### Document passage
"""

Michelle Rowan (22:43)
Yeah. Well, and I think a common thing you’ll see when private equity comes in, sometimes they’ll leave the leadership in place, but sometimes that’s one of the first things to change. And that’s not always a bad thing. So I think as systems grow and it can be, well, people in general don’t like change, but if you’re a franchisee that came in or you’re buying in when the founder is still really involved in the day to day, it can be scary when they’re not involved when that new leadership team comes in. But it’s usually a decision that’s based on
Susan Black-Beth (22:54)
It’s not.
Michelle Rowan (23:12)
the experience or what that person and the role needs to get you to the next level. So I would just say, you know, as you’re looking at these changes that come in, being part of this PE kind of world, part of that is that they’re going to bring you more professional leadership because they’re driving to get that growth in your brand, which is really good to you as a franchisee because you want to sell your business when your term is up for the most amount you can. That’s the reason you’re in franchising.

"""

### Prompt
List each timestamp in the transcript on private equity in franchising, in order, with the speaker whose name it follows.

### Recorded data
"""

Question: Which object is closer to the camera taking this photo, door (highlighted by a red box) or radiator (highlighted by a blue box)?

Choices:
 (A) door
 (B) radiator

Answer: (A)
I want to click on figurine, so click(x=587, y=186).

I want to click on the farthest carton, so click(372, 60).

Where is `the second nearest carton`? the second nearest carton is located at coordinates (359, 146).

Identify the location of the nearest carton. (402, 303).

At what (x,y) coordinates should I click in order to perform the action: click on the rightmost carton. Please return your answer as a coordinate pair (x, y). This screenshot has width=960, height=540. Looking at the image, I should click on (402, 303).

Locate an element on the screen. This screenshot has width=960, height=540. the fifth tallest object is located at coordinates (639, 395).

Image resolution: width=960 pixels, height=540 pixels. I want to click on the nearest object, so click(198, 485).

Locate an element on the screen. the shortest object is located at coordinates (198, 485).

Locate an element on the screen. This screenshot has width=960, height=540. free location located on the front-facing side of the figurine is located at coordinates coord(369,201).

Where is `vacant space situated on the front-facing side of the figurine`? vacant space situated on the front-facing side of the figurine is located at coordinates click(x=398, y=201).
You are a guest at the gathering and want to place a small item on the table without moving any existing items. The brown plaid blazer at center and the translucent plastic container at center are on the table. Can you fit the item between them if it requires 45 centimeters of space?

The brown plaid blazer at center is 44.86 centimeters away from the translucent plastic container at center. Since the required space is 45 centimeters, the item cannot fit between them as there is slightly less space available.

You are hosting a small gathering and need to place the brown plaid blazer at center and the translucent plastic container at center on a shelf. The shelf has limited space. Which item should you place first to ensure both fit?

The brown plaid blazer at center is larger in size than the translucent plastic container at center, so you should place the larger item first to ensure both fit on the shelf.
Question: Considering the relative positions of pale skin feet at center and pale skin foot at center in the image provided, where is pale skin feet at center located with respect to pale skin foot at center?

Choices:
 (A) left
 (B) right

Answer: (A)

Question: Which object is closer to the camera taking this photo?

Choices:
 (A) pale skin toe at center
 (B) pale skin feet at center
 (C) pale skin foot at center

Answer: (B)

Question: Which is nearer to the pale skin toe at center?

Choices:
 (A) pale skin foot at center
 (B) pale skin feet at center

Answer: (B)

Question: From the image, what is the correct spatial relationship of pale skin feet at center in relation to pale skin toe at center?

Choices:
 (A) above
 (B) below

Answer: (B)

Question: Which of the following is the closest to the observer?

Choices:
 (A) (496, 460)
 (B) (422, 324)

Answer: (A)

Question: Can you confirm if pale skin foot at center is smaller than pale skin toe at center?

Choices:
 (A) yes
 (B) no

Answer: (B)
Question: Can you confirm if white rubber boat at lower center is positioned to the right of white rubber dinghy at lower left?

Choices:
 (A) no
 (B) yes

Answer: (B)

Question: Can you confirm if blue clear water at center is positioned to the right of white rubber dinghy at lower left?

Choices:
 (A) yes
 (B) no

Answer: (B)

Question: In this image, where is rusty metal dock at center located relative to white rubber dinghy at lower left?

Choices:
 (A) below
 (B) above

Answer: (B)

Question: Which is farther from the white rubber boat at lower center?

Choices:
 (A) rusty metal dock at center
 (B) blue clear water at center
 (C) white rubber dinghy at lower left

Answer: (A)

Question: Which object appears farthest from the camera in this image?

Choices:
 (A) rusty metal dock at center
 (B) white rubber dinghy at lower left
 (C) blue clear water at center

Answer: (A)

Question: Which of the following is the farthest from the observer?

"""

### Problem solution
22:43 (Michelle Rowan), 22:54 (Susan Black-Beth), 23:12 (Michelle Rowan)